La situation est aussi problématique dans la recherche, puisqu'il n'y existe pas d'IHU en transplantation. La problématique réside dans la taille de notre pays comparativement aux États-Unis où il nous faut faire des choix d'ordre financier et stratégique. Et malgré tout, en matière de visibilité internationale, la France demeure l'un des pionniers de la greffe. Nous avons fait beaucoup de premières, nos résultats sont excellents. Nous sommes très bien placés au niveau européen. Nous réalisons deux fois plus de greffes en France qu'en Allemagne. En tout cas, sur le terrain, la tendance est au regroupement d'équipes entre petits Chu, afin de maintenir leur activité de greffe. En témoigne l'exemple des hôpitaux de Besançon et Dijon qui ont passé un accord inter-CHU.
Pourquoi est-ce si difficile de maintenir une filière greffe ?
Comme dans les plans cancer, il y a certes eu des investissements dans des plans greffe avec des effets d'accélération. Mais des effets seuils se sont produits. Prenons un exemple : un établissement se donne les moyens de réaliser 20 greffes de poumon par an.
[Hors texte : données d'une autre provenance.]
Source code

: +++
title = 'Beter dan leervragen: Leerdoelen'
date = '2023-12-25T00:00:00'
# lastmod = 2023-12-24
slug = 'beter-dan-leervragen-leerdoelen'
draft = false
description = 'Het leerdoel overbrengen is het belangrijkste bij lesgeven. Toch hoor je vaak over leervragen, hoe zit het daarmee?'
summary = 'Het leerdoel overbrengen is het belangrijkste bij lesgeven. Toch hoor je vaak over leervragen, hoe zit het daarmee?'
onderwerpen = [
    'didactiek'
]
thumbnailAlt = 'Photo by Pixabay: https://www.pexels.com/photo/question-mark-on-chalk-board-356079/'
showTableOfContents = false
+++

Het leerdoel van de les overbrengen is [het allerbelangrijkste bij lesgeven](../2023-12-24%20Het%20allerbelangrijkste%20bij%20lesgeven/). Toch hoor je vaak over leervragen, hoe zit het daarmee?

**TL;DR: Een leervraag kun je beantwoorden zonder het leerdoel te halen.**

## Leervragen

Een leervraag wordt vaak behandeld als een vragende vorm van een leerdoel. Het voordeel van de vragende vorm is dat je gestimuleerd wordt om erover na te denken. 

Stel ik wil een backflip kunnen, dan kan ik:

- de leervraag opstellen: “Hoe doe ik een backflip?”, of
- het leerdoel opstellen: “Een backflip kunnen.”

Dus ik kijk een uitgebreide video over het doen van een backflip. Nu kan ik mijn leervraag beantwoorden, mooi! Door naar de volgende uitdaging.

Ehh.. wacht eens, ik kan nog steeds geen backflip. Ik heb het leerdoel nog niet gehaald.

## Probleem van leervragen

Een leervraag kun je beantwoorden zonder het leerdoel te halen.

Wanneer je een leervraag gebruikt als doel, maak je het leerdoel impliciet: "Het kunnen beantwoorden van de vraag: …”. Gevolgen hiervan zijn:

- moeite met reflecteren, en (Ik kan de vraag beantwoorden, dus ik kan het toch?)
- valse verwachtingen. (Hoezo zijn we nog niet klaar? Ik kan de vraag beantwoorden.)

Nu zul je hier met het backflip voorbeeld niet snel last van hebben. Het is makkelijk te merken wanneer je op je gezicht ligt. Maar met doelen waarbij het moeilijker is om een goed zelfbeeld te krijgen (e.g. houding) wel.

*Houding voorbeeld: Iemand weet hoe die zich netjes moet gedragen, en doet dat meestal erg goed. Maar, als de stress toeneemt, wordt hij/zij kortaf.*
Mais il aura ensuite besoin de deux lits de réanimation occupés par les greffés du poumon tous les jours. Il faut donc assurer le suivi des cohortes. Si un établissement décide d'effectuer 100 greffes du foie par an, il devra ensuite suivre 2 000 malades après dix ans de greffe. Or le financement des hôpitaux est annuel en fonction de l'activité. La complexité vient aussi du suivi partagé ville-hôpital. Et encore faut-il que les généralistes et les spécialistes de ville aient la compétence pour suivre ces patients. Au final, le suivi des 57 000 patients déjà greffés doit être structuré. C'est l'une des ambitions du plan greffe III (2017-2021).
Quelle est la tendance qui se dessine dans les années à venir ?
Sachant que la médecin évolue en permanence, des indications vont diminuer et d'autres apparaître. Par exemple pour les greffes de foie avec les nouveaux traitements hépatiques, dans quelques années il n'y aura presque plus d'indications, sauf pour les patients qui auront mal toléré leur traitement ou l'auront arrêté.
D'autre part, le diabète est en train de devenir la première indication de greffe de foie aux États-Unis. La bascule qui va avoir lieu impliquera plus d'endocrinologues et moins d'hépatologues. Nous alerterons les directeurs de CHU et les acteurs de santé afin de mettre en place une organisation adéquate.
Comment est prise en charge la tarification de la greffe ?
Il existe des forfaits T2A pour les séjours. Sinon nous disposons du forfait greffe qui donne une somme globale à chaque établissement pour couvrir les frais non liés à un séjour directement (transport des équipes pour prélever, engagement de suivre le donneur vivant à vie, examens biologiques HLA non remboursés, de plus en plus compliqués et évolutifs). Au final, les modes de financement ne sont pas complètement stabilisés car des innovations apparaissent en permanence. Aujourd'hui pour l'instant, chaque établissement organise ses filières de soins de façon autonome en matière de transplantation.